Réponse à ma question précédente, oui, Jérémy Le Corvaisier est toujours aussi trash. Toujours aucune complaisance avec la nature humaine… Ses personnages sont tous autant des loosers, des salops, des salops-loosers… Mais c’est drôle. Acide, cynique, mais drôle. J’aime tout particulièrement comment il joue avec les clichés pour mieux les casser. Vous découvrirez par exemple un trio de gros gays à moustache d’une beaufitude absolue. Parce que oui, les gros durs tourmenteurs peuvent aussi aimer les garçons et causer chiffon. Des personnages complètement barrés. Complètement barré aussi, tout l’univers de Gros Bois. Le flic gourou sexuel, la pute shampouineuse, le jeune défoncé porteur de faux seins… Non, Le Corvaisier ne recule devant rien. Et c’est ça le meilleur. De la première à la dernière page, il arrive le pire à ses personnages. Alors, action des hommes ou mal démoniaque? Je pense que l’auteur veut volontairement laisser planer le doute, alors ne comptez pas sur moi pour démontrer l’un ou l’autre. Pour ma part, je suis plutôt partisan de la thèse humaine. Tout peu s’expliquer ainsi. Mais l’action du Diable pourrait aussi tout expliquer… A votre tour de vous faire un avis.
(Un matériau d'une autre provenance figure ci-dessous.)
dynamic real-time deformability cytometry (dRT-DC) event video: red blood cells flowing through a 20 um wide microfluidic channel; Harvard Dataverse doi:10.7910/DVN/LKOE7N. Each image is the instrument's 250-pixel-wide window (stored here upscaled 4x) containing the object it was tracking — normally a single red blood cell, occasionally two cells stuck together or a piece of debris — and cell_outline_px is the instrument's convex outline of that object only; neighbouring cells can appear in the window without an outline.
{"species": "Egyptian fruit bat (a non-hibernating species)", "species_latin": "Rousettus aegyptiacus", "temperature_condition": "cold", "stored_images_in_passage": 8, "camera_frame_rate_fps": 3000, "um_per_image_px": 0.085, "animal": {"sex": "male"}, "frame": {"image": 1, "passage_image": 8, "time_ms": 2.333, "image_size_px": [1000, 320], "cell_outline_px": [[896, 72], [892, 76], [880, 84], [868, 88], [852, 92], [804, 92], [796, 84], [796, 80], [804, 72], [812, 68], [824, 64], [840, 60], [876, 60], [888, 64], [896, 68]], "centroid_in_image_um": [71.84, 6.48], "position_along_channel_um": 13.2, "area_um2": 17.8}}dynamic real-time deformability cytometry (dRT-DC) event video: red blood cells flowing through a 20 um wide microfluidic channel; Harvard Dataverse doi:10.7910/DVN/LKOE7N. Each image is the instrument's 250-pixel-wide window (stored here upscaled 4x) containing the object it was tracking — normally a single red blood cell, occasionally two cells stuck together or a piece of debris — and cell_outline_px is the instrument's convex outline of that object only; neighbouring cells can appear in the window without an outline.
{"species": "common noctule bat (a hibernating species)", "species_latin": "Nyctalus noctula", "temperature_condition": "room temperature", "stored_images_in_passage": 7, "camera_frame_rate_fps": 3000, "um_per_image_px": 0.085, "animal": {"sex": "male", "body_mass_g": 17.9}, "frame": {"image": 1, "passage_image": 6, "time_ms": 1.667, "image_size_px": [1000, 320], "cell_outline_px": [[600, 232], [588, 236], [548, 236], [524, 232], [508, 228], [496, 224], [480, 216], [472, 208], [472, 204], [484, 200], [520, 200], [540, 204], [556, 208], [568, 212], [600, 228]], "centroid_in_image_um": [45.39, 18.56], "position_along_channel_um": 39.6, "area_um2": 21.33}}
Pour ce qui est du dessin, on sent un artiste un peu plus à l’aise que sur sa première production. On voit qu’il maîtrise mieux son dessin, chaque case exprime cela. Il affine son style, son identité personnelle. A la fois dans le contrôle total et la folie. A l’image de son histoire, en somme.

 

Si vous avez aimer Fastermarket, il n’y aura aucune raison d’être déçu avec Gros Bois. Jérémy Le Corvaisier s’épanouit dans son style. Que nous réservera-t-il pour la suite? Ira-t-il plus loin, ou juste ailleurs?